Um grupo de especialistas se posicionou contra um novo conjunto de normas regulatórias em aprovação na Europa, alegando que elas podem entrar no caminho da maior segurança e privacidade disponíveis, principalmente, no WhatsApp. No centro da questão está o Ato de Mercados Digitais (DMA), que ainda tramita na União Europeia e firma regras para evitar o monopólio e abrir o mercado para empresas menores; a cláusula polêmica, aqui, é uma que obriga a interoperabilidade de aplicativos.
Segundo o DMA, que ainda precisa ser finalizado pelos legisladores e aprovado no Parlamento e no Conselho Europeu, grandes fornecedoras de apps precisarão abrir as portas para que soluções pequenas, padronizadas ou desenvolvidas por terceiros possam operar nas mesmas redes. Um exemplo possível é abrir o WhatsApp para envio de mensagens por SMS ou possibilitar que desenvolvedores independentes criem alternativas para o mensageiro, mesmo que a segurança seja prejudicada nesse processo.
É justamente nesse ponto que um grupo de especialistas se colocou contra a imposição, em uma reportagem do site The Verge. A ideia é que, na união de serviços com diferentes protocolos de segurança, o mais baixo denominador comum é o que vai acabar valendo, com essa interoperabilidade acabando por reduzir o nível de segurança do WhatsApp e, efetivamente, acabando com a criptografia de ponta a ponta que é um dos diferenciais da atuação do mensageiro no mercado.
O DMA oferece alternativas para esse tipo de junção, como o trabalho conjunto entre empresas de diferentes níveis em busca de um protocolo comum ou o uso de criptografia a cada etapa da comunicação, com uma mensagem, por exemplo, sendo tratada diversas vezes por sistemas diferentes. É um caminho indesejado, também, já que além de aumentar a carga de processamento, também abre as portas para interceptações e ataques de man-in-the-middle durante esse processo.

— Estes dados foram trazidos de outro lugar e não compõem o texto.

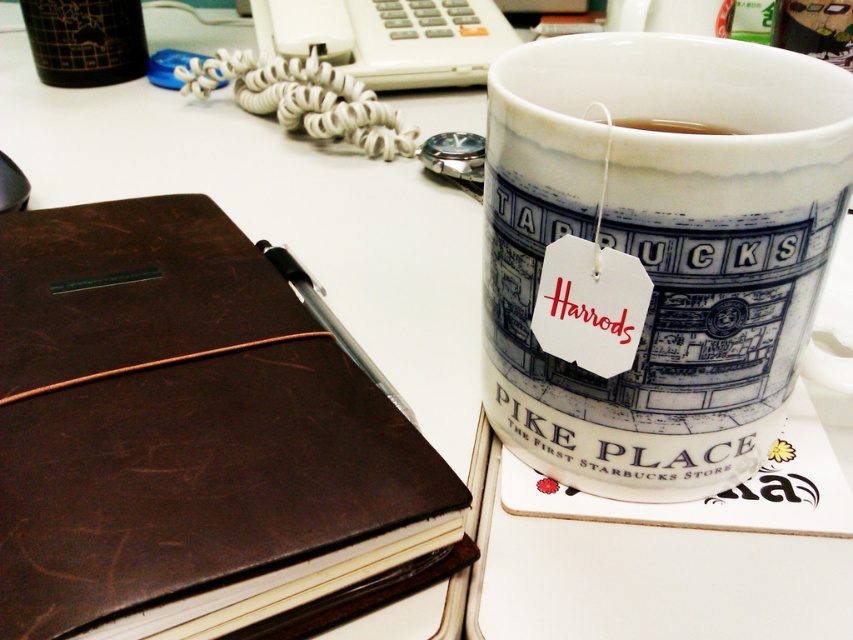
Question: Can you confirm if brown leather notebook at left is positioned above white ceramic mug at upper right?

Choices:
 (A) no
 (B) yes

Answer: (A)

Question: Among these objects, which one is nearest to the camera?

Choices:
 (A) white ceramic mug at upper right
 (B) brown leather notebook at left

Answer: (B)

Question: Which point is farther to the camera?

Choices:
 (A) (701, 253)
 (B) (631, 122)
 (C) (178, 364)

Answer: (B)

Question: Observing the image, what is the correct spatial positioning of brown leather notebook at left in reference to white ceramic mug at upper right?

Choices:
 (A) below
 (B) above

Answer: (A)

Question: Can you confirm if white ceramic mug at upper right is positioned to the right of white paper tea bag at upper center?

Choices:
 (A) yes
 (B) no

Answer: (B)

Question: Which of the following is the closest to the observer?

Choices:
 (A) (648, 122)
 (B) (410, 460)

Answer: (B)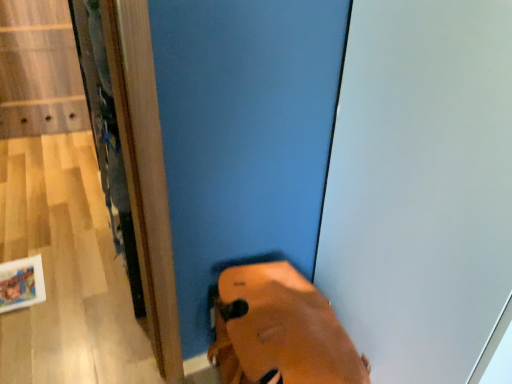
This screenshot has width=512, height=384. Describe the element at coordinates (280, 331) in the screenshot. I see `leather shoe at lower center` at that location.

The width and height of the screenshot is (512, 384). Find the location of `leather shoe at lower center`. leather shoe at lower center is located at coordinates (280, 331).

The width and height of the screenshot is (512, 384). What do you see at coordinates (421, 186) in the screenshot? I see `white glossy screen door at upper right` at bounding box center [421, 186].

Find the location of a particular element. white glossy screen door at upper right is located at coordinates (421, 186).

You are a GUI agent. You are given a task and a screenshot of the screen. Output one action in this format:
    pyautogui.click(x=<x>, y=<y>)
    Task: Click on the leather shoe at lower center
    
    Given the screenshot: What is the action you would take?
    pyautogui.click(x=280, y=331)

Between leather shoe at lower center and white glossy screen door at upper right, which one appears on the left side from the viewer's perspective?

leather shoe at lower center.

Is leather shoe at lower center behind white glossy screen door at upper right?

Yes, leather shoe at lower center is behind white glossy screen door at upper right.

Is point (239, 383) closer or farther from the camera than point (343, 156)?

Clearly, point (239, 383) is closer to the camera than point (343, 156).

From the image's perspective, is leather shoe at lower center located above white glossy screen door at upper right?

Incorrect, from the image's perspective, leather shoe at lower center is lower than white glossy screen door at upper right.

From a real-world perspective, which is physically above, leather shoe at lower center or white glossy screen door at upper right?

From a 3D spatial view, white glossy screen door at upper right is above.

Between leather shoe at lower center and white glossy screen door at upper right, which one has smaller width?

Thinner between the two is leather shoe at lower center.

Which of these two, leather shoe at lower center or white glossy screen door at upper right, stands shorter?

leather shoe at lower center.

Considering the relative sizes of leather shoe at lower center and white glossy screen door at upper right in the image provided, is leather shoe at lower center smaller than white glossy screen door at upper right?

Yes.

Is leather shoe at lower center inside the boundaries of white glossy screen door at upper right, or outside?

The correct answer is: outside.

Is leather shoe at lower center positioned far away from white glossy screen door at upper right?

No.

Is leather shoe at lower center turned away from white glossy screen door at upper right?

No, white glossy screen door at upper right is not at the back of leather shoe at lower center.

At what (x,y) coordinates should I click in order to perform the action: click on screen door above the leather shoe at lower center (from a real-world perspective). Please return your answer as a coordinate pair (x, y). Looking at the image, I should click on (421, 186).

Is white glossy screen door at upper right to the left of leather shoe at lower center from the viewer's perspective?

No.

Is white glossy screen door at upper right further to camera compared to leather shoe at lower center?

No.

Which point is more distant from viewer, (343, 112) or (223, 313)?

Point (223, 313)

From the image's perspective, which one is positioned lower, white glossy screen door at upper right or leather shoe at lower center?

→ leather shoe at lower center.

From a real-world perspective, is white glossy screen door at upper right positioned under leather shoe at lower center based on gravity?

No, from a real-world perspective, white glossy screen door at upper right is not below leather shoe at lower center.

Is white glossy screen door at upper right thinner than leather shoe at lower center?

Incorrect, the width of white glossy screen door at upper right is not less than that of leather shoe at lower center.

Can you confirm if white glossy screen door at upper right is shorter than leather shoe at lower center?

Incorrect, the height of white glossy screen door at upper right does not fall short of that of leather shoe at lower center.

Who is bigger, white glossy screen door at upper right or leather shoe at lower center?

white glossy screen door at upper right.

Would you say leather shoe at lower center is part of white glossy screen door at upper right's contents?

No, white glossy screen door at upper right does not contain leather shoe at lower center.

Is white glossy screen door at upper right next to leather shoe at lower center and touching it?

No, white glossy screen door at upper right is not in contact with leather shoe at lower center.

Is white glossy screen door at upper right turned away from leather shoe at lower center?

white glossy screen door at upper right does not have its back to leather shoe at lower center.

How different are the orientations of white glossy screen door at upper right and leather shoe at lower center in degrees?

The angular difference between white glossy screen door at upper right and leather shoe at lower center is 0.247 degrees.

Where is `footwear below the white glossy screen door at upper right (from the image's perspective)`? This screenshot has height=384, width=512. footwear below the white glossy screen door at upper right (from the image's perspective) is located at coordinates (280, 331).

The height and width of the screenshot is (384, 512). In order to click on footwear below the white glossy screen door at upper right (from the image's perspective) in this screenshot , I will do `click(280, 331)`.

Locate an element on the screen. The width and height of the screenshot is (512, 384). screen door above the leather shoe at lower center (from a real-world perspective) is located at coordinates (421, 186).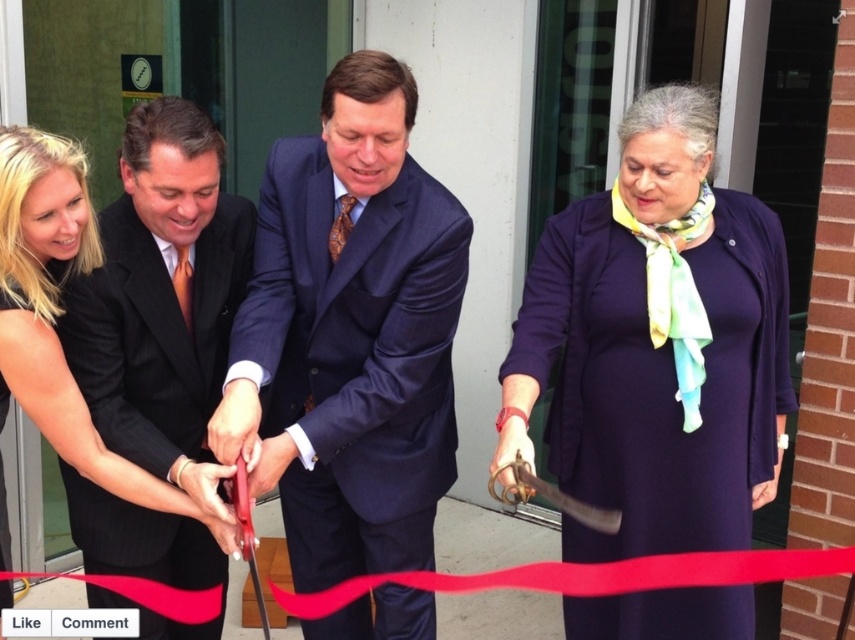
Is shiny blue suit at center bigger than black silk dress at center?

Indeed, shiny blue suit at center has a larger size compared to black silk dress at center.

Is shiny blue suit at center shorter than black silk dress at center?

No.

Find the location of a particular element. The height and width of the screenshot is (640, 855). shiny blue suit at center is located at coordinates (351, 333).

You are a GUI agent. You are given a task and a screenshot of the screen. Output one action in this format:
    pyautogui.click(x=<x>, y=<y>)
    Task: Click on the shiny blue suit at center
    The image size is (855, 640).
    Given the screenshot: What is the action you would take?
    pyautogui.click(x=351, y=333)

Does point (258, 284) come closer to viewer compared to point (647, 321)?

No, it is behind (647, 321).

Between shiny blue suit at center and yellow-green silk scarf at center, which one appears on the right side from the viewer's perspective?

Positioned to the right is yellow-green silk scarf at center.

Is point (345, 568) farther from camera compared to point (673, 296)?

Yes.

The image size is (855, 640). I want to click on shiny blue suit at center, so click(x=351, y=333).

Does black silk dress at center appear under yellow-green silk scarf at center?

Indeed, black silk dress at center is positioned under yellow-green silk scarf at center.

What do you see at coordinates (59, 314) in the screenshot? I see `black silk dress at center` at bounding box center [59, 314].

This screenshot has width=855, height=640. Find the location of `black silk dress at center`. black silk dress at center is located at coordinates click(59, 314).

O especialista e ex-engenheiro do Facebook Alec Muffett compara a proposta a um cliente que, em prol da interoperabilidade entre restaurantes, peça sushi em um McDonald’s. A cozinha não está preparada para isso e, caso a lanchonete fizesse o pedido por delivery, ela poderia servir tal prato, sem ter garantias de procedência? Acima de tudo, deveria a empresa assumir o ônus por eventuais falhas nos processos de terceiros?
Para o professor de ciências da computação da Universidade de Columbia, Steven Bellovin, a proposta simplesmente não é possível. Acima disso, ainda reverteria importantes avanços feitos ao longo dos anos — e com ampla resistência — no campo da privacidade e segurança das comunicações. Na visão dele, é inevitável: para garantir essa conexão entre plataformas, um dos lados terá que fazer mudanças drásticas e, invariavelmente, isso vai implicar em uma redução do nível de proteção.
Os especialistas ainda apontam a questão do gerenciamento de identidade, com a união entre apps fazendo com que a criptografia de ponta a ponta deixe de existir a partir do momento em que todos os sistemas tratem os usuários como “iguais” entre plataformas. No final das contas, a segurança só é tão forte quanto seu elo mais fraco e, com a proposta do DMA, se abrem diferentes portas para ataques e explorações.
Maior abertura de mercado
Existem, entretanto, especialistas favoráveis à proposta de interoperabilidade, alegando que a criação de padrões criptográficos e a abertura dos chamados “jardins fechados” de hoje ultrapassam as perdas geradas pela impossibilidade no uso da criptografia de ponta a ponta. Eles criticam, inclusive, esse mesmo conceito, afirmando que a segurança é, muitas vezes, usada como uma forma de fazer com que os usuários se mantenham dependentes de um determinado serviço.
É o que fala Matthew Hodgson, co-fundador do Matrix, projeto que desenvolve um sistema seguro e de código aberto que permitiria, justamente, a conexão imaginada pela legislação europeia. Para ele, a criação de monopólios é uma insistência das grandes empresas por motivos mercadológicos e, justamente por isso, a interoperabilidade acaba sendo dispensada antes mesmo de estudada como opção.
Enquanto as discussões prosseguem, a tramitação do DMA também vai adiante. Originalmente, a ideia da União Europeia era de começar a implementar as novas regras até outubro deste ano, mas entre diferentes mudanças e revisões de textos, além da necessidade de novas autorizações, não há expectativa de aplicação antes de 2023.